Download or read book On Religion written by Friedrich Schleiermacher and published by Westminster John Knox Press. This book was released on 1994-01-01 with total page 308 pages. Available in PDF, EPUB and Kindle. Book excerpt: On religion is a text that has more than historical interest. The "speeches" themselves provide a compelling defense of religion as an essential component in the lives of intellectually vital, cultured person. Religion, according to Schleiemacher, is the noblest ingredient of an authentic humanity.

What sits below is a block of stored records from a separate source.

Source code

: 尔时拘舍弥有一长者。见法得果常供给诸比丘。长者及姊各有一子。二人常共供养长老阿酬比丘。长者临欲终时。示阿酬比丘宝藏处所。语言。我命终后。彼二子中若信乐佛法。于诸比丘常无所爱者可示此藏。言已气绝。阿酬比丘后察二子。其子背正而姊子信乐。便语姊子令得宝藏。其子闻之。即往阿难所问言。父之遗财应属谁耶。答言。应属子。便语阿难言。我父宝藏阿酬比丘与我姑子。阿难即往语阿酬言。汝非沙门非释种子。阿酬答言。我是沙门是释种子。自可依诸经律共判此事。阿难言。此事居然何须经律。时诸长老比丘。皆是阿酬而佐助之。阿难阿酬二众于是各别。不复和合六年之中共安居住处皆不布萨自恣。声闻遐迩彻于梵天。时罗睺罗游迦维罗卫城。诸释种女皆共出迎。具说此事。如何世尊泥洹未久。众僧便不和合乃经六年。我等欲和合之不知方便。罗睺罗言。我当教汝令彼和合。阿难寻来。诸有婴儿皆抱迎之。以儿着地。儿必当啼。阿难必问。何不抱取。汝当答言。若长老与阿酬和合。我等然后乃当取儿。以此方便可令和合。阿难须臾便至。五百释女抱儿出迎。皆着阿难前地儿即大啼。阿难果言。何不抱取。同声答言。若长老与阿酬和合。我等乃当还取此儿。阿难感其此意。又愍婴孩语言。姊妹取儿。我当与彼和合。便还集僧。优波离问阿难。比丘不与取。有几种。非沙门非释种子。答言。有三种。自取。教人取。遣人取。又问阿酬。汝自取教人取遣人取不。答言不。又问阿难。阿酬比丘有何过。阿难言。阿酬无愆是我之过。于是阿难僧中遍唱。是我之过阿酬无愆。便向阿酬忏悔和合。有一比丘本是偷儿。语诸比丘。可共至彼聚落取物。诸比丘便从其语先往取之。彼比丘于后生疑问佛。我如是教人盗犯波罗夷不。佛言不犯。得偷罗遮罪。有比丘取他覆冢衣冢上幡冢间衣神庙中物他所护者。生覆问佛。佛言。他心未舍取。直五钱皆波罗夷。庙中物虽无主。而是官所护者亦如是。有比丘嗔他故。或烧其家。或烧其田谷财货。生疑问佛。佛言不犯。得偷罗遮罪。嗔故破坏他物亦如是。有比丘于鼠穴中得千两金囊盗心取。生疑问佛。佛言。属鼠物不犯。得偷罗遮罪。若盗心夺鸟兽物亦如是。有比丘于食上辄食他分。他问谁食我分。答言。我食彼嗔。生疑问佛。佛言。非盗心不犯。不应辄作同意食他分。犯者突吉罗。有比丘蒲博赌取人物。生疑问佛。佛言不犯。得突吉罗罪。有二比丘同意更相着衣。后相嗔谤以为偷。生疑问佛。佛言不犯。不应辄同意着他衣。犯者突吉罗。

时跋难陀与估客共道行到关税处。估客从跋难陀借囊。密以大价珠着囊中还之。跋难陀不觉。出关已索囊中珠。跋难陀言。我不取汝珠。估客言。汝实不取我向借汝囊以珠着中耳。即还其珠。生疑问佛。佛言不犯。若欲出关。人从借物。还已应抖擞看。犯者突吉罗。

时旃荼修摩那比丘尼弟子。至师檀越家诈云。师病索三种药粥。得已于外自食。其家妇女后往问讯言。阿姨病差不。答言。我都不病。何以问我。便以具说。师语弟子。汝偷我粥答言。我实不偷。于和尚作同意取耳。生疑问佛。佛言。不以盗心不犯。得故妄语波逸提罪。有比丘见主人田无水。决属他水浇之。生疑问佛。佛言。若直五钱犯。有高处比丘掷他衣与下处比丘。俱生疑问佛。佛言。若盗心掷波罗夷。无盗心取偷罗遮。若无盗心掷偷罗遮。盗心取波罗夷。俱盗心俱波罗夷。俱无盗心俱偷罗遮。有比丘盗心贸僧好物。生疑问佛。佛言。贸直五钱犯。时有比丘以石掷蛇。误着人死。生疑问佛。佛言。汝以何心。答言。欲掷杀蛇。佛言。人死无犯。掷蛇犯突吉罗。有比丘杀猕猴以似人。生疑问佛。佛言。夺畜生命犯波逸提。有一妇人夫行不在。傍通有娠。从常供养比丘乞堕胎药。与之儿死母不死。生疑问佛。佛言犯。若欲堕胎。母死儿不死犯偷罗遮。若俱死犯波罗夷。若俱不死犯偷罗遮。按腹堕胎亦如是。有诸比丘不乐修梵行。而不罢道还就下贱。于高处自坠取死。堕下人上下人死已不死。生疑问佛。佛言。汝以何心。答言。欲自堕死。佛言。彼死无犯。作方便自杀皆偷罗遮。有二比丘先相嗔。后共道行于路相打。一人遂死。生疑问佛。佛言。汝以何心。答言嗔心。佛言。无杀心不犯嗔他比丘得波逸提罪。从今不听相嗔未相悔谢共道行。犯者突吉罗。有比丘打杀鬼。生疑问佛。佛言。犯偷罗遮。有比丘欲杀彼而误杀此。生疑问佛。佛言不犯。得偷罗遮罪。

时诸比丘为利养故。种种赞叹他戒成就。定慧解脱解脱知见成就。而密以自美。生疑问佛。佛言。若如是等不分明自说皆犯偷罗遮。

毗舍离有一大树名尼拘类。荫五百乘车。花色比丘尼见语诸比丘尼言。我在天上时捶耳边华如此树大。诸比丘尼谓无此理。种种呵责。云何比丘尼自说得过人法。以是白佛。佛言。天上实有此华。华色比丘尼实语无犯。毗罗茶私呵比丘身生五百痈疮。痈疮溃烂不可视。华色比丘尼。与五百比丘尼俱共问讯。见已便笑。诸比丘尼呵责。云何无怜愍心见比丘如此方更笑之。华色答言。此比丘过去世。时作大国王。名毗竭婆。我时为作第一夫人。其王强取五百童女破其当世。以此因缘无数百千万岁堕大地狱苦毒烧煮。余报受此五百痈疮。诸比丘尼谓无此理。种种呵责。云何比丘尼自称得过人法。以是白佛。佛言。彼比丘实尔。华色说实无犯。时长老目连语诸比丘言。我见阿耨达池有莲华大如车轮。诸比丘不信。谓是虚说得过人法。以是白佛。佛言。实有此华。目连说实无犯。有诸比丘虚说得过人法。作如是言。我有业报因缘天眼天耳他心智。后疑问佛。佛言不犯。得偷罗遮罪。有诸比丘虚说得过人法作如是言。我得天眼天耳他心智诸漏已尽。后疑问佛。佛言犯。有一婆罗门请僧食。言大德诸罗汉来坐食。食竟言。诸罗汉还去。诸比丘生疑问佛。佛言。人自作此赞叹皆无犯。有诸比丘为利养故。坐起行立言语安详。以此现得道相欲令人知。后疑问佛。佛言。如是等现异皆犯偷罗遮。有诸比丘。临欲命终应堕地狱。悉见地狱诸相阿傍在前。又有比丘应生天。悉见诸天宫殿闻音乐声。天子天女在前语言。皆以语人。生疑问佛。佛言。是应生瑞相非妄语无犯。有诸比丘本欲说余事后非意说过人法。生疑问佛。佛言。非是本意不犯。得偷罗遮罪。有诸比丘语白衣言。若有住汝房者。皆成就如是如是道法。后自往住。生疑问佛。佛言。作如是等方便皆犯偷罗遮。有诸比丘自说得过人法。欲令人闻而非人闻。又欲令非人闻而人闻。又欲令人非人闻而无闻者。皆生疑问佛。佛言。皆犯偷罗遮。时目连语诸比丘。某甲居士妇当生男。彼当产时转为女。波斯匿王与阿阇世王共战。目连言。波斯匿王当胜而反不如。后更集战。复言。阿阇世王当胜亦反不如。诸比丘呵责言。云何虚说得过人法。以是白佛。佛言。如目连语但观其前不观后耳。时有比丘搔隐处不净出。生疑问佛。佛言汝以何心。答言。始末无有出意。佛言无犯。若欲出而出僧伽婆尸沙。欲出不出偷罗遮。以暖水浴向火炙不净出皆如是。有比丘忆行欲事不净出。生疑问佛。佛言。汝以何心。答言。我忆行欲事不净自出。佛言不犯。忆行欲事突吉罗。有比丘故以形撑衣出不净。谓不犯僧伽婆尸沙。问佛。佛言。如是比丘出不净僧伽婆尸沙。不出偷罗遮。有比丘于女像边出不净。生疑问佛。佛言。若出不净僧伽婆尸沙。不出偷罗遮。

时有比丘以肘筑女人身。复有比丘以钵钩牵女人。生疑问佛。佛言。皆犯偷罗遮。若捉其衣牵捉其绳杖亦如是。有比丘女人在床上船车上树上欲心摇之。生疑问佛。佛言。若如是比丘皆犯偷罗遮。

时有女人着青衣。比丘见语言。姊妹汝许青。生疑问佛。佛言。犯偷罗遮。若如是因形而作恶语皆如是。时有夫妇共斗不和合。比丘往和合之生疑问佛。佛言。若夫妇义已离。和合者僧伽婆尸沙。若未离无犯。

Book Naturalism and Protectionism in the Study of Religions

Download or read book Naturalism and Protectionism in the Study of Religions written by Juraj Franek and published by Bloomsbury Publishing. This book was released on 2020-02-06 with total page 281 pages. Available in PDF, EPUB and Kindle. Book excerpt: How should we study religion? Must we be religious ourselves to truly understand it? Do we study religion to advance our knowledge, or should the study of religions help to reintroduce the sacred into our increasingly secularized world? Juraj Franek argues that the study of religion has long been split into two competing paradigms: reductive (naturalist) and non-reductive (protectionist). While the naturalistic approach seems to run the risk of explaining religious phenomena away, the protectionist approach appears to risk falling short of the methodological standards of modern science. Franek uses primary source material from Greek and Latin sources to show that both competing paradigms are traceable to Presocratic philosophy and early Christian literature. He presents the idea that naturalists are distant heirs, not only of the French Enlightenment, but also of the Ionian one. Likewise, he argues that protectionists owe much of their arguments and strategies, not only to Luther and the Reformation, but to the earliest Christian literature. This book analyses the conflict between reductive and non-reductive approach in the modern study of religions, and positions the Cognitive Science of Religion against a background of previous theories - ancient and modern - to demonstrate its importance for the revindication of the naturalist paradigm.

Book The Muses

    Book Details:
  • Author : Jean-Luc Nancy
  • Publisher : Stanford University Press
  • Release : 1996
  • ISBN : 9780804727815
  • Pages : 140 pages

Download or read book The Muses written by Jean-Luc Nancy and published by Stanford University Press. This book was released on 1996 with total page 140 pages. Available in PDF, EPUB and Kindle. Book excerpt: Jean-Luc Nancy's probing analysis of art and the sensible presentation of an idea examines why there are several arts and not just one. He uses Hegel's conclusions in Aesthetics and the Phenomenology of Spirit as support for his theory.